> EXTRACTED DATA:
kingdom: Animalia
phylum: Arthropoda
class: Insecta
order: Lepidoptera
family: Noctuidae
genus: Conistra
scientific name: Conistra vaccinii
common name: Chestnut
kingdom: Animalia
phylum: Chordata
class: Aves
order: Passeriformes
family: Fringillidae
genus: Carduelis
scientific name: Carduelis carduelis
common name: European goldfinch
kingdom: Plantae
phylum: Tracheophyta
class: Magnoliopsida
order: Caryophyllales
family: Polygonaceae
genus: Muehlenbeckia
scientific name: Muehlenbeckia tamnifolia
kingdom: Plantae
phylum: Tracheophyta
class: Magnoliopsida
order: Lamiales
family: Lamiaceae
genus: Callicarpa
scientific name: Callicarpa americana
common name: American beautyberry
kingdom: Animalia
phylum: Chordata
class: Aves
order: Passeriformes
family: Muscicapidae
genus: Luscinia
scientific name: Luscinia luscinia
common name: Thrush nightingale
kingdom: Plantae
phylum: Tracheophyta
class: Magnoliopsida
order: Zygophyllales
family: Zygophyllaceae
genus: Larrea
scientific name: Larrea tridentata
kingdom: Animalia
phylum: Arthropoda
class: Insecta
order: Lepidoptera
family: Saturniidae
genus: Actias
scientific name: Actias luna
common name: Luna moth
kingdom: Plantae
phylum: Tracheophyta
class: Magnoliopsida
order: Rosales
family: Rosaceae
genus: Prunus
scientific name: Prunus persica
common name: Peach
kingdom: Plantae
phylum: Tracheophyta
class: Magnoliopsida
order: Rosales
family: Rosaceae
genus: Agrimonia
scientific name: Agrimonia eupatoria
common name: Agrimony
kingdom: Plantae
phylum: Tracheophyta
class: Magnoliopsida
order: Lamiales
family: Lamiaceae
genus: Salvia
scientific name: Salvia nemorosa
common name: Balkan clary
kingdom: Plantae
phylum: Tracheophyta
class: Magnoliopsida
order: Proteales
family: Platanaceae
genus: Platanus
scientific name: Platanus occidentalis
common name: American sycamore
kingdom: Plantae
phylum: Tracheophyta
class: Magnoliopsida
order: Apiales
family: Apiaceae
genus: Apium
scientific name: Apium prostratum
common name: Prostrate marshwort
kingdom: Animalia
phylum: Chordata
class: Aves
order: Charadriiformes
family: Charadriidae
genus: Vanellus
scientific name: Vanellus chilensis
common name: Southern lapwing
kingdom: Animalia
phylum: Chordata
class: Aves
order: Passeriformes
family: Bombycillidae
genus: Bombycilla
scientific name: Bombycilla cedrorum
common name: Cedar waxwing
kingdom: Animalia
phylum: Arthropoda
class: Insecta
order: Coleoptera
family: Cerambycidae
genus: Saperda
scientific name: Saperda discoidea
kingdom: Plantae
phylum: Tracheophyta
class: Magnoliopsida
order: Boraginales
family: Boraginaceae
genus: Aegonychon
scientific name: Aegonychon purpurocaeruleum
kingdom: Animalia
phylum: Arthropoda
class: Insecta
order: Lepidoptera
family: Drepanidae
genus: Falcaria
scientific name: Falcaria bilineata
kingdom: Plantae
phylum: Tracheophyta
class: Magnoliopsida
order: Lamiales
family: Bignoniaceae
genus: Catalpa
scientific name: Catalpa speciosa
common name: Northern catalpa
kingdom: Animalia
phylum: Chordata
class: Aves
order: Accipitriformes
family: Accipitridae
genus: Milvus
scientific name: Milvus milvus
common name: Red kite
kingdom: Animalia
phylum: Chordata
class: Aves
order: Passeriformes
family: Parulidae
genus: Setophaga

> WRITTEN EXERCISE: Write out every line of all the items above again, word for word and in the same order.

> FINISHED EXERCISE:
kingdom: Animalia
phylum: Arthropoda
class: Insecta
order: Lepidoptera
family: Noctuidae
genus: Conistra
scientific name: Conistra vaccinii
common name: Chestnut
kingdom: Animalia
phylum: Chordata
class: Aves
order: Passeriformes
family: Fringillidae
genus: Carduelis
scientific name: Carduelis carduelis
common name: European goldfinch
kingdom: Plantae
phylum: Tracheophyta
class: Magnoliopsida
order: Caryophyllales
family: Polygonaceae
genus: Muehlenbeckia
scientific name: Muehlenbeckia tamnifolia
kingdom: Plantae
phylum: Tracheophyta
class: Magnoliopsida
order: Lamiales
family: Lamiaceae
genus: Callicarpa
scientific name: Callicarpa americana
common name: American beautyberry
kingdom: Animalia
phylum: Chordata
class: Aves
order: Passeriformes
family: Muscicapidae
genus: Luscinia
scientific name: Luscinia luscinia
common name: Thrush nightingale
kingdom: Plantae
phylum: Tracheophyta
class: Magnoliopsida
order: Zygophyllales
family: Zygophyllaceae
genus: Larrea
scientific name: Larrea tridentata
kingdom: Animalia
phylum: Arthropoda
class: Insecta
order: Lepidoptera
family: Saturniidae
genus: Actias
scientific name: Actias luna
common name: Luna moth
kingdom: Plantae
phylum: Tracheophyta
class: Magnoliopsida
order: Rosales
family: Rosaceae
genus: Prunus
scientific name: Prunus persica
common name: Peach
kingdom: Plantae
phylum: Tracheophyta
class: Magnoliopsida
order: Rosales
family: Rosaceae
genus: Agrimonia
scientific name: Agrimonia eupatoria
common name: Agrimony
kingdom: Plantae
phylum: Tracheophyta
class: Magnoliopsida
order: Lamiales
family: Lamiaceae
genus: Salvia
scientific name: Salvia nemorosa
common name: Balkan clary
kingdom: Plantae
phylum: Tracheophyta
class: Magnoliopsida
order: Proteales
family: Platanaceae
genus: Platanus
scientific name: Platanus occidentalis
common name: American sycamore
kingdom: Plantae
phylum: Tracheophyta
class: Magnoliopsida
order: Apiales
family: Apiaceae
genus: Apium
scientific name: Apium prostratum
common name: Prostrate marshwort
kingdom: Animalia
phylum: Chordata
class: Aves
order: Charadriiformes
family: Charadriidae
genus: Vanellus
scientific name: Vanellus chilensis
common name: Southern lapwing
kingdom: Animalia
phylum: Chordata
class: Aves
order: Passeriformes
family: Bombycillidae
genus: Bombycilla
scientific name: Bombycilla cedrorum
common name: Cedar waxwing
kingdom: Animalia
phylum: Arthropoda
class: Insecta
order: Coleoptera
family: Cerambycidae
genus: Saperda
scientific name: Saperda discoidea
kingdom: Plantae
phylum: Tracheophyta
class: Magnoliopsida
order: Boraginales
family: Boraginaceae
genus: Aegonychon
scientific name: Aegonychon purpurocaeruleum
kingdom: Animalia
phylum: Arthropoda
class: Insecta
order: Lepidoptera
family: Drepanidae
genus: Falcaria
scientific name: Falcaria bilineata
kingdom: Plantae
phylum: Tracheophyta
class: Magnoliopsida
order: Lamiales
family: Bignoniaceae
genus: Catalpa
scientific name: Catalpa speciosa
common name: Northern catalpa
kingdom: Animalia
phylum: Chordata
class: Aves
order: Accipitriformes
family: Accipitridae
genus: Milvus
scientific name: Milvus milvus
common name: Red kite
kingdom: Animalia
phylum: Chordata
class: Aves
order: Passeriformes
family: Parulidae
genus: Setophaga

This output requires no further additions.